# any others in iowa?



## MummyOf5 (Sep 6, 2012)

I'm in Iowa, unfortunately in the opposite corner of the state


----------



## thanosstar (Aug 5, 2012)

aww lol. where abouts?


----------



## IowaGuy (Jul 30, 2012)

I'm in the exact center of Iowa....


----------



## MummyOf5 (Sep 6, 2012)

We used to live about 8 miles west of Story City. Hubby decided that he wanted to move back to the family farm so now we're in the south west corner of the state.


----------



## IowaGuy (Jul 30, 2012)

MummyOf5 said:


> We used to live about 8 miles west of Story City. Hubby decided that he wanted to move back to the family farm so now we're in the south west corner of the state.

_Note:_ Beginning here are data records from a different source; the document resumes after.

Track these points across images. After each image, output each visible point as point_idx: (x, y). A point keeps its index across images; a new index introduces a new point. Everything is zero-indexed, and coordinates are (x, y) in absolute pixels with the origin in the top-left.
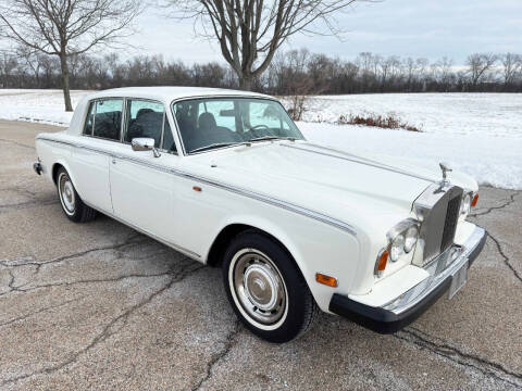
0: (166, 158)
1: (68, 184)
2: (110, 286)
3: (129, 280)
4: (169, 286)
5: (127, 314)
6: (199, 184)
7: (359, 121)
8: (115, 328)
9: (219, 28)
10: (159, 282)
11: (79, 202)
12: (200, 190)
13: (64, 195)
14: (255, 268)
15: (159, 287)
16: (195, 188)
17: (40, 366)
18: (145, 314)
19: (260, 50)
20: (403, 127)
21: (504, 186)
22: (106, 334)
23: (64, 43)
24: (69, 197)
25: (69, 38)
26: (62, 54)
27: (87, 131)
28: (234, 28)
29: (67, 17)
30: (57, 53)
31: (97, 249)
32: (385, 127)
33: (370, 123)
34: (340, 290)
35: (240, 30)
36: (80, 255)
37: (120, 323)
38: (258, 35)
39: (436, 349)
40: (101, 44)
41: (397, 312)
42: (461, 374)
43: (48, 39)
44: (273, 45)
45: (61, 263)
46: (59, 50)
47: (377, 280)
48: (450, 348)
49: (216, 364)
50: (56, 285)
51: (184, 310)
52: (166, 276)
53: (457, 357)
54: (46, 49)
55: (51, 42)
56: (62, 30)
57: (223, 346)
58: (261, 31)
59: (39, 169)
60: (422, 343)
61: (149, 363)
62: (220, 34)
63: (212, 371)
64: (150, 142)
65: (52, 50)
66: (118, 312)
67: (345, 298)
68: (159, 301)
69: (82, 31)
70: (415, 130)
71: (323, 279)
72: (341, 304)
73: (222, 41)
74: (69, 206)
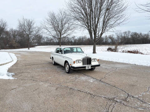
0: (62, 55)
1: (54, 60)
6: (64, 57)
7: (129, 52)
11: (55, 62)
20: (140, 53)
21: (139, 64)
26: (60, 39)
27: (56, 53)
29: (62, 31)
31: (56, 67)
33: (131, 52)
43: (58, 35)
47: (74, 64)
56: (60, 33)
64: (61, 53)
67: (72, 66)
70: (142, 54)
74: (53, 63)
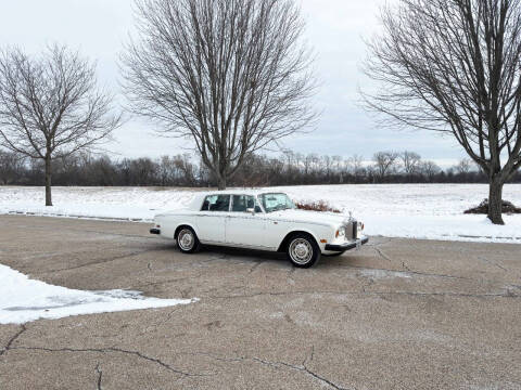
7: (300, 207)
11: (199, 242)
14: (300, 245)
16: (275, 223)
19: (233, 160)
20: (330, 210)
23: (49, 150)
25: (56, 146)
26: (47, 158)
27: (205, 210)
29: (55, 127)
30: (42, 157)
32: (315, 209)
33: (307, 208)
34: (327, 243)
41: (343, 246)
46: (44, 155)
47: (337, 239)
64: (252, 210)
67: (329, 245)
71: (323, 241)
72: (328, 247)
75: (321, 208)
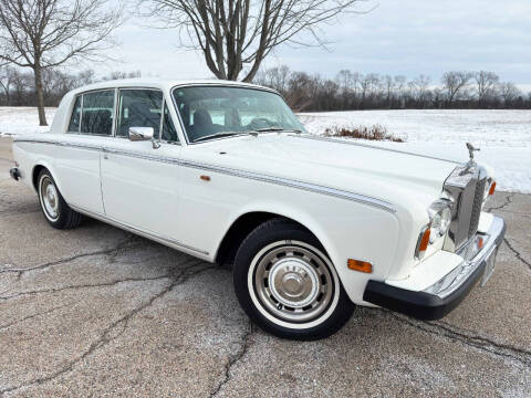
0: (167, 149)
1: (51, 187)
2: (104, 291)
3: (125, 284)
4: (170, 289)
5: (126, 318)
6: (203, 173)
8: (114, 332)
9: (203, 38)
10: (159, 285)
11: (67, 207)
12: (208, 179)
13: (46, 200)
15: (160, 291)
16: (203, 177)
17: (29, 377)
18: (146, 317)
19: (245, 61)
20: (389, 138)
21: (499, 188)
22: (105, 340)
23: (38, 55)
24: (52, 202)
25: (44, 50)
26: (36, 66)
27: (72, 128)
28: (219, 38)
29: (42, 28)
30: (30, 65)
31: (85, 254)
32: (371, 139)
33: (356, 135)
34: (376, 276)
35: (225, 40)
36: (66, 261)
37: (120, 327)
38: (244, 46)
39: (469, 340)
40: (78, 56)
41: (442, 296)
42: (500, 365)
43: (21, 50)
44: (259, 56)
45: (46, 269)
46: (33, 61)
47: (417, 262)
48: (483, 340)
49: (234, 366)
50: (41, 291)
51: (190, 313)
52: (166, 279)
53: (491, 348)
54: (18, 61)
55: (24, 54)
56: (36, 41)
57: (239, 347)
58: (246, 41)
59: (16, 175)
60: (453, 335)
61: (158, 368)
62: (204, 44)
63: (231, 373)
64: (149, 132)
65: (25, 62)
66: (117, 317)
67: (382, 284)
68: (160, 304)
69: (57, 42)
70: (401, 140)
71: (357, 265)
73: (207, 52)
74: (52, 212)
75: (377, 136)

I lived in Story City for 3-4 years, I can't do small towns. I'm a city slicker


----------



## MummyOf5 (Sep 6, 2012)

Story City is a city compared to where we live now! lol


----------



## shadowless (May 1, 2009)

No doubt, Mummy Of 5. Iowa is pack-filled with villages and small towns. It was a bit of culture shock at first. I found it disturbing when strangers kept waving, and about flipped out when we had to drive around a huge Bingo Tonight sign that had been wheeled out into the middle of the "Main Street" intersection. I think Story City might be considered "too big" a city by some of the folks around here. Yep, I said folks. See what this place does to a person?!?!? Hope you all had a fun Halloween, nonetheless.


----------